28 Jul, 2010
With around half the world’s population at risk of malaria, researchers have put a lot of effort into finding ways to prevent infection. Interventions commonly focus on preventing bites from the mosquitoes that transmit the malaria parasite using, for example, insecticide-treated bednets.
However, researchers at the Ifakara Health Institute in Tanzania are working on a more unusual method – traps that mimic the scent of humans.
Mosquitoes find their prey mostly by smell, and are attracted to compounds found in sweat, body odour and breath. A hunting mosquito can smell a human from about 30 metres away.
The research team created a synthetic blend of compounds such as carbon dioxide and ammonia that have been shown to draw mosquitoes to humans. They optimised the amount of each compound to make the blend as attractive as possible to mosquitoes over long ranges.
Some synthetic lures already exist, but this is the first time that they have been tested outside of a laboratory setting. The researchers tested their lure in a rural village, attaching it to a large screened cage. They then put this in a hut and compared the number of mosquitoes they trapped with those caught in traps in a nearby hut containing no lure but human volunteers (note, no humans were intentionally put in harm’s way for this experiment!).

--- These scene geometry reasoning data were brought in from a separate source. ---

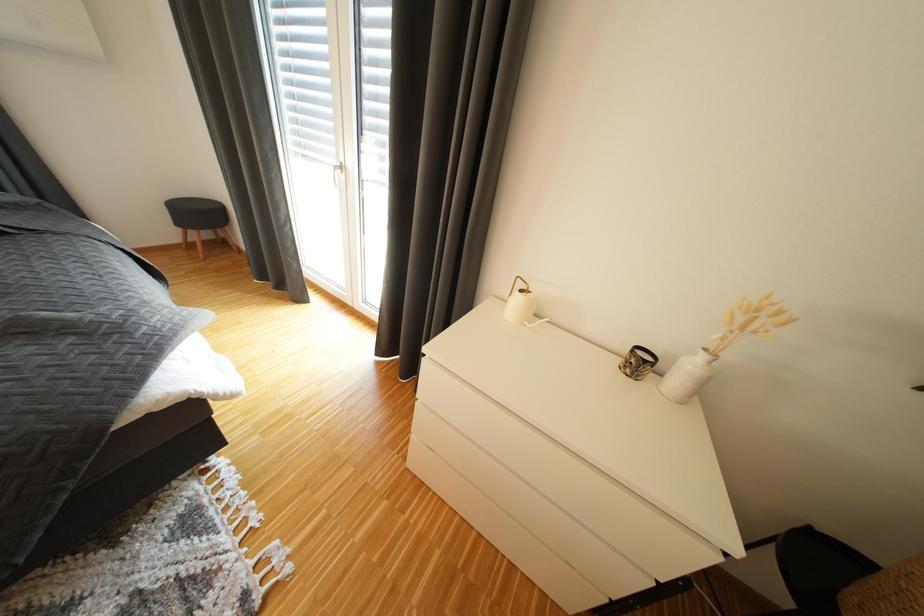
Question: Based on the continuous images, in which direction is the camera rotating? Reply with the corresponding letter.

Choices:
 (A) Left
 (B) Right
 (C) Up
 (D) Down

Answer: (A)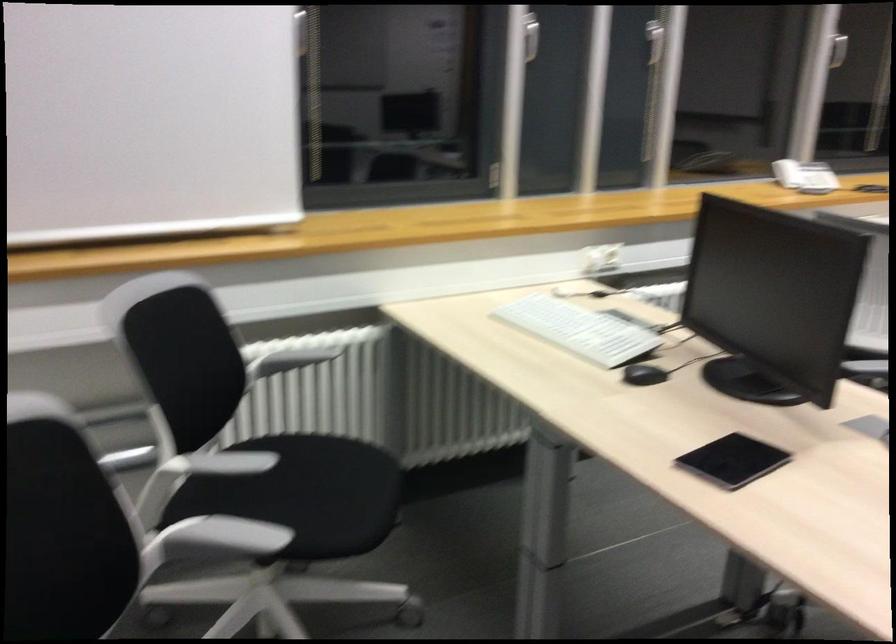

The researchers found that the lure attracted 3-5 times more mosquitoes than the human volunteers when placed in a separate hut over 10 metres away. It was equally or less attractive when contained within the same hut, suggesting that the lure would be most effective for long-range use.
The potential benefits of these lures are impressive. In their latest paper, the researchers’ suggests that such traps should be used strategically in places where mosquitoes are prolific, such as near larval breeding sites, in addition to insecticide-treated bednets and other existing methods.
They conclude that 20-130 traps used in a group of 1000 people would reduce malaria transmission by 99 per cent or more in most areas. If developers can optimise the lures further and make the traps as cheaply as possible, this could make a real impact on the fight against malaria in the developing world.